(Exercise requirements):
Retype each line of the material exactly, please, skipping any picture in it.

(Raw data):
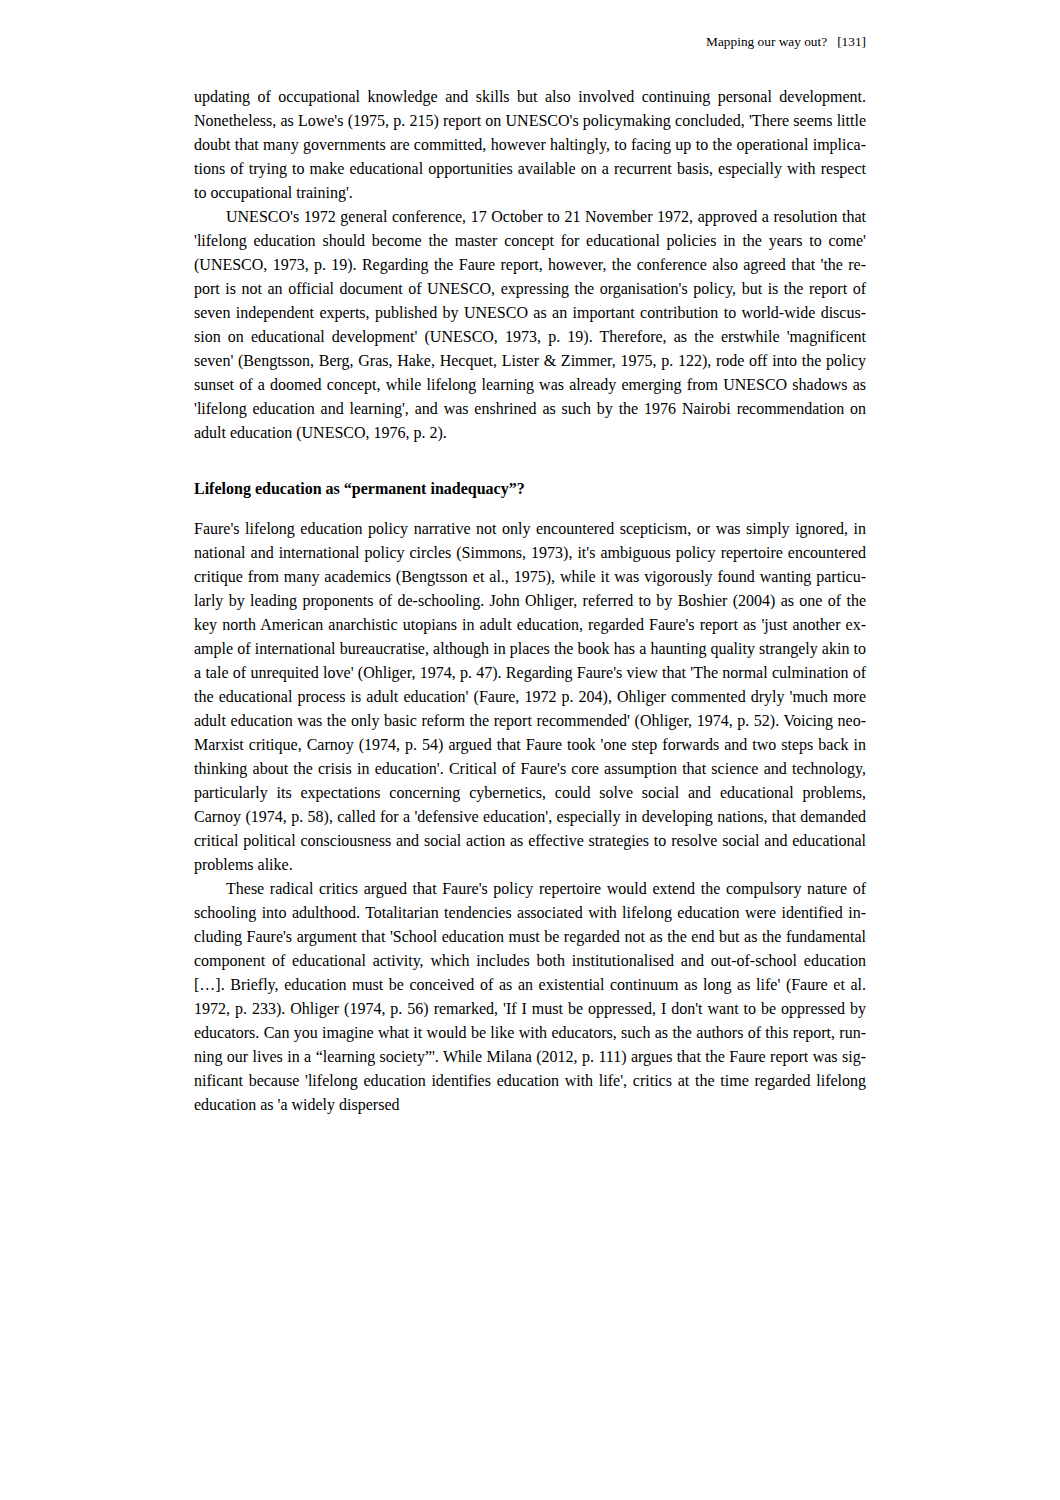Mapping our way out? [131]
updating of occupational knowledge and skills but also involved continuing personal development. Nonetheless, as Lowe's (1975, p. 215) report on UNESCO's policymaking concluded, 'There seems little doubt that many governments are committed, however haltingly, to facing up to the operational implications of trying to make educational opportunities available on a recurrent basis, especially with respect to occupational training'.
UNESCO's 1972 general conference, 17 October to 21 November 1972, approved a resolution that 'lifelong education should become the master concept for educational policies in the years to come' (UNESCO, 1973, p. 19). Regarding the Faure report, however, the conference also agreed that 'the report is not an official document of UNESCO, expressing the organisation's policy, but is the report of seven independent experts, published by UNESCO as an important contribution to world-wide discussion on educational development' (UNESCO, 1973, p. 19). Therefore, as the erstwhile 'magnificent seven' (Bengtsson, Berg, Gras, Hake, Hecquet, Lister & Zimmer, 1975, p. 122), rode off into the policy sunset of a doomed concept, while lifelong learning was already emerging from UNESCO shadows as 'lifelong education and learning', and was enshrined as such by the 1976 Nairobi recommendation on adult education (UNESCO, 1976, p. 2).
Lifelong education as “permanent inadequacy”?
Faure's lifelong education policy narrative not only encountered scepticism, or was simply ignored, in national and international policy circles (Simmons, 1973), it's ambiguous policy repertoire encountered critique from many academics (Bengtsson et al., 1975), while it was vigorously found wanting particularly by leading proponents of de-schooling. John Ohliger, referred to by Boshier (2004) as one of the key north American anarchistic utopians in adult education, regarded Faure's report as 'just another example of international bureaucratise, although in places the book has a haunting quality strangely akin to a tale of unrequited love' (Ohliger, 1974, p. 47). Regarding Faure's view that 'The normal culmination of the educational process is adult education' (Faure, 1972 p. 204), Ohliger commented dryly 'much more adult education was the only basic reform the report recommended' (Ohliger, 1974, p. 52). Voicing neo-Marxist critique, Carnoy (1974, p. 54) argued that Faure took 'one step forwards and two steps back in thinking about the crisis in education'. Critical of Faure's core assumption that science and technology, particularly its expectations concerning cybernetics, could solve social and educational problems, Carnoy (1974, p. 58), called for a 'defensive education', especially in developing nations, that demanded critical political consciousness and social action as effective strategies to resolve social and educational problems alike.
These radical critics argued that Faure's policy repertoire would extend the compulsory nature of schooling into adulthood. Totalitarian tendencies associated with lifelong education were identified including Faure's argument that 'School education must be regarded not as the end but as the fundamental component of educational activity, which includes both institutionalised and out-of-school education […]. Briefly, education must be conceived of as an existential continuum as long as life' (Faure et al. 1972, p. 233). Ohliger (1974, p. 56) remarked, 'If I must be oppressed, I don't want to be oppressed by educators. Can you imagine what it would be like with educators, such as the authors of this report, running our lives in a “learning society”'. While Milana (2012, p. 111) argues that the Faure report was significant because 'lifelong education identifies education with life', critics at the time regarded lifelong education as 'a widely dispersed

(Response area):
Mapping our way out? [131]
updating of occupational knowledge and skills but also involved continuing personal development. Nonetheless, as Lowe's (1975, p. 215) report on UNESCO's policymaking concluded, 'There seems little doubt that many governments are committed, however haltingly, to facing up to the operational implications of trying to make educational opportunities available on a recurrent basis, especially with respect to occupational training'.
UNESCO's 1972 general conference, 17 October to 21 November 1972, approved a resolution that 'lifelong education should become the master concept for educational policies in the years to come' (UNESCO, 1973, p. 19). Regarding the Faure report, however, the conference also agreed that 'the report is not an official document of UNESCO, expressing the organisation's policy, but is the report of seven independent experts, published by UNESCO as an important contribution to world-wide discussion on educational development' (UNESCO, 1973, p. 19). Therefore, as the erstwhile 'magnificent seven' (Bengtsson, Berg, Gras, Hake, Hecquet, Lister & Zimmer, 1975, p. 122), rode off into the policy sunset of a doomed concept, while lifelong learning was already emerging from UNESCO shadows as 'lifelong education and learning', and was enshrined as such by the 1976 Nairobi recommendation on adult education (UNESCO, 1976, p. 2).
Lifelong education as “permanent inadequacy”?
Faure's lifelong education policy narrative not only encountered scepticism, or was simply ignored, in national and international policy circles (Simmons, 1973), it's ambiguous policy repertoire encountered critique from many academics (Bengtsson et al., 1975), while it was vigorously found wanting particularly by leading proponents of de-schooling. John Ohliger, referred to by Boshier (2004) as one of the key north American anarchistic utopians in adult education, regarded Faure's report as 'just another example of international bureaucratise, although in places the book has a haunting quality strangely akin to a tale of unrequited love' (Ohliger, 1974, p. 47). Regarding Faure's view that 'The normal culmination of the educational process is adult education' (Faure, 1972 p. 204), Ohliger commented dryly 'much more adult education was the only basic reform the report recommended' (Ohliger, 1974, p. 52). Voicing neo-Marxist critique, Carnoy (1974, p. 54) argued that Faure took 'one step forwards and two steps back in thinking about the crisis in education'. Critical of Faure's core assumption that science and technology, particularly its expectations concerning cybernetics, could solve social and educational problems, Carnoy (1974, p. 58), called for a 'defensive education', especially in developing nations, that demanded critical political consciousness and social action as effective strategies to resolve social and educational problems alike.
These radical critics argued that Faure's policy repertoire would extend the compulsory nature of schooling into adulthood. Totalitarian tendencies associated with lifelong education were identified including Faure's argument that 'School education must be regarded not as the end but as the fundamental component of educational activity, which includes both institutionalised and out-of-school education […]. Briefly, education must be conceived of as an existential continuum as long as life' (Faure et al. 1972, p. 233). Ohliger (1974, p. 56) remarked, 'If I must be oppressed, I don't want to be oppressed by educators. Can you imagine what it would be like with educators, such as the authors of this report, running our lives in a “learning society”'. While Milana (2012, p. 111) argues that the Faure report was significant because 'lifelong education identifies education with life', critics at the time regarded lifelong education as 'a widely dispersed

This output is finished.